Stored data entries =>
☆ ☆ ☆ ☆ ☆
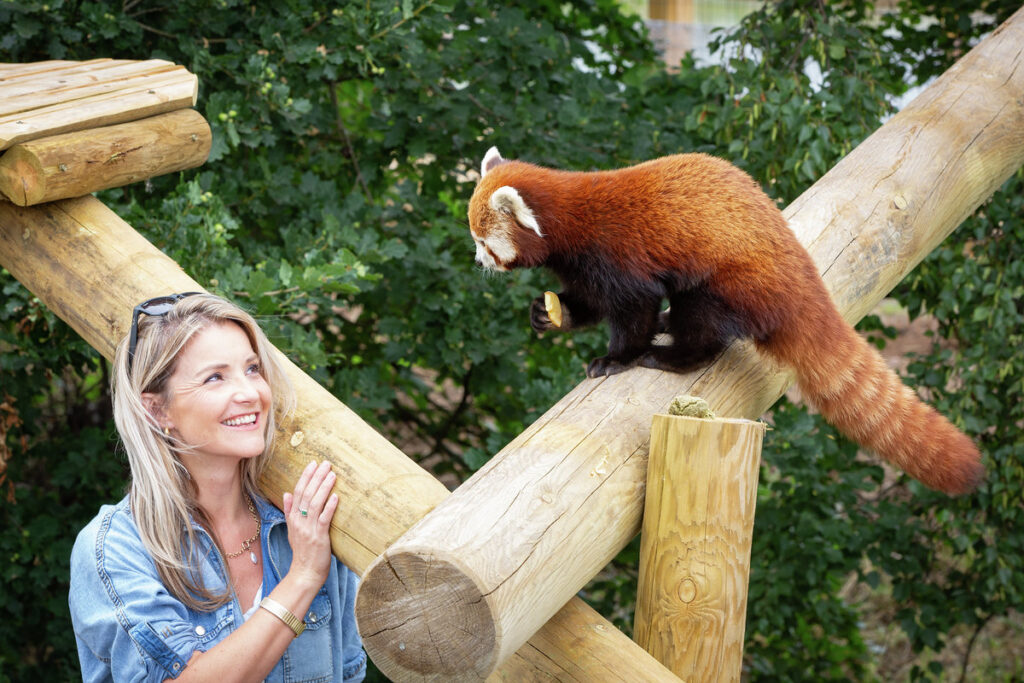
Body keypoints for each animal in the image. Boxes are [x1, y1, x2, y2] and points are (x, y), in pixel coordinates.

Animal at [468, 147, 983, 493]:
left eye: (483, 242)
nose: (477, 262)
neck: (571, 219)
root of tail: (801, 280)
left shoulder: (616, 255)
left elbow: (633, 308)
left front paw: (615, 359)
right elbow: (588, 303)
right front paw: (546, 314)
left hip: (726, 284)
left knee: (705, 327)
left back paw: (671, 355)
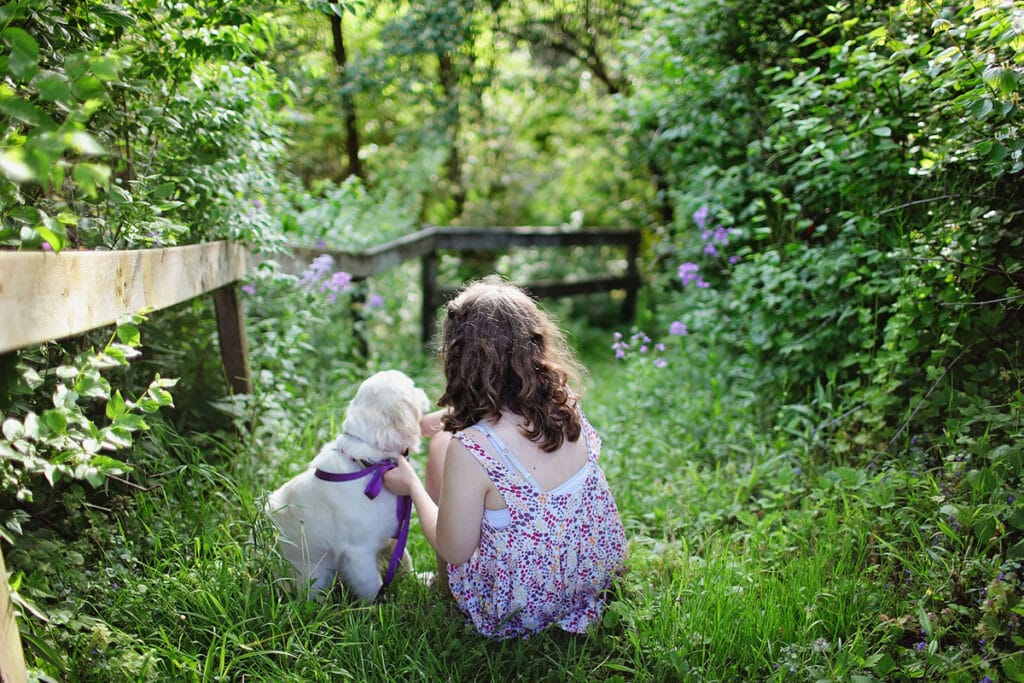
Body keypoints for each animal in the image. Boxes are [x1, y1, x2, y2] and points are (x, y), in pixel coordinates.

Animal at [268, 370, 428, 602]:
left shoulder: (393, 533)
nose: (423, 391)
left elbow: (404, 559)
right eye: (412, 387)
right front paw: (380, 606)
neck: (370, 465)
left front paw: (420, 579)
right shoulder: (358, 552)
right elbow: (372, 585)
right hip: (313, 576)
☆ ☆ ☆ ☆ ☆
Work order =>
Only the words belong in your copy: restate the data above exactly and leave the images out.

Result of the exercise =>
Body keypoints for each animal in the image. Boxes are [x1, y1, x2, y2] and points are (x, y), in pixel coordinates.

Animal at [468, 147, 983, 493]:
left eye: (483, 242)
nose: (477, 262)
neck: (571, 219)
root of tail: (801, 280)
left shoulder: (616, 255)
left elbow: (633, 308)
left front paw: (615, 359)
right elbow: (588, 303)
right front paw: (546, 314)
left hip: (726, 284)
left knee: (705, 327)
left back paw: (671, 355)
Body keypoints for each animal in the image. Boxes are [x1, y1, x2, y2] and points are (x, y), in pixel coordinates.

Animal at [268, 370, 428, 602]:
left shoulder: (393, 533)
nose: (423, 391)
left elbow: (404, 559)
right eye: (412, 387)
right front paw: (380, 606)
neck: (370, 465)
left front paw: (420, 579)
right shoulder: (358, 552)
right elbow: (372, 585)
right hip: (313, 576)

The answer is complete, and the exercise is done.